Ее последние слова прозвучали странным высоким голосом, сложенным из криков и шепотов моей мертвой жены и сына, десятками незнакомых мертвецов, на чьи трупы я выезжал ежедневно. Я почувствовал, как ледяные пальцы скользят по моей шее, и вне себя от ужаса переступил порог дома шаманки, успев краешком сознания зацепиться за мысль, что вот в такой омут прыгают жертвы вампиров, неспособные устоять перед его зовом. Но, сделав шаг, я осознал, что Афанасьева права. Я ведь действительно их слышал.
*****
Когда я добрался до пригорода, уже почти совсем стемнело. Лишь на западе небо еще сохраняло багровые оттенки заката. Хлопнув дверью машины, я торопливо закурил и пошел к дому, отмахиваясь от назойливых комаров, атаковавших меня, словно вражеские самолеты.

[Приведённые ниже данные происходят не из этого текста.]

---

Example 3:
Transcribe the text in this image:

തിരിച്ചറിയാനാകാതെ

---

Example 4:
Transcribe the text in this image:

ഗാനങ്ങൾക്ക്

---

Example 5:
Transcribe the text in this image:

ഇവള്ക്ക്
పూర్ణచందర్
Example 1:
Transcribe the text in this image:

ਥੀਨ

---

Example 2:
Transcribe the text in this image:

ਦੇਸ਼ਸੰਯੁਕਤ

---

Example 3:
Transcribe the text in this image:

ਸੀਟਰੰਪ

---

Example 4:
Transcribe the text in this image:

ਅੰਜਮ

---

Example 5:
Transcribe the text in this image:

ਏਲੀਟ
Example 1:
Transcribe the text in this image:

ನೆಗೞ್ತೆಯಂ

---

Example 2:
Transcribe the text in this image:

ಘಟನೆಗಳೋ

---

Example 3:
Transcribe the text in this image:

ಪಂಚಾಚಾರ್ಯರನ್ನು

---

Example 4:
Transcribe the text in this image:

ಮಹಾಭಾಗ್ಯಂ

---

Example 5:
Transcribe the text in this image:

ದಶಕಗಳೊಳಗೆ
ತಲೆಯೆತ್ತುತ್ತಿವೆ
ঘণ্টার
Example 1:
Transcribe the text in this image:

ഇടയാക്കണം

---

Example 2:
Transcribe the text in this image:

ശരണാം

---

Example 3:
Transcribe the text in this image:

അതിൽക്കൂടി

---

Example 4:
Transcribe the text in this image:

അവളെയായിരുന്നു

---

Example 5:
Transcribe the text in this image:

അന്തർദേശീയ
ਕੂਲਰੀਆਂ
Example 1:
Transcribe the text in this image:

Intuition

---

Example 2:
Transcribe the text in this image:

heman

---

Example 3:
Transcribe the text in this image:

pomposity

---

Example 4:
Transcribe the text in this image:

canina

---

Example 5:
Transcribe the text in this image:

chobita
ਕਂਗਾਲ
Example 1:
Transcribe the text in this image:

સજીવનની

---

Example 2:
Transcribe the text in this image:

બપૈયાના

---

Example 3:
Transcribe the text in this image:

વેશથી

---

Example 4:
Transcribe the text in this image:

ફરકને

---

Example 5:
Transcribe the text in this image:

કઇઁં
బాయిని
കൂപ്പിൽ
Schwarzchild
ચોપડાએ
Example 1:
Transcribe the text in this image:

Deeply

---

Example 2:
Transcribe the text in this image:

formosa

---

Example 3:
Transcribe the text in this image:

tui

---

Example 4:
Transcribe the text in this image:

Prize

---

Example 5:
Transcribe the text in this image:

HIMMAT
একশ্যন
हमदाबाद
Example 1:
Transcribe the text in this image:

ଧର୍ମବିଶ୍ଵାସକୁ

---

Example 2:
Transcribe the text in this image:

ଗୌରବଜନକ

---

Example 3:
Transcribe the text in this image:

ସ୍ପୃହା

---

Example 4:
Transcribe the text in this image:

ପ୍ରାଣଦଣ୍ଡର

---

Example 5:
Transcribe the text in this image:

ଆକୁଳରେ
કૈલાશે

Вера, освещенная тусклым фонарем, нашлась в том жалком подобии огорода, которое могла себе позволить. Все, что ей удавалось вырастить, был редис и хрен, на которые почему-то не действовали древние заклятия, чем бы они ни были. Развалившись в старом, прорванном с боку шезлонге, она разглядывала покосившийся забор и черную собаку, пристально следившую за хозяйкой антрацитовыми глазами-бусинками. Дворняга приподнялась, настороженно глядя на меня, но затем равнодушно бухнулась обратно на землю, пару раз шевельнув хвостом для приличия. Рядом с Верой стояло пластиковое ведро, со вздувшимся от ожога боком, наполненное малиной. Вера лениво опускала в ведро руку, набирала пригоршню ягод и медленно ела. Ее тонкие губы были красными от сока. Наверняка это было подношение от очередного клиента, пожелавшего узнать свою судьбу. Деньги Вера брала менее охотно, уверяя, что ей в этой жизни хватает на все, потому с ней в основном рассчитывались натурпродуктом.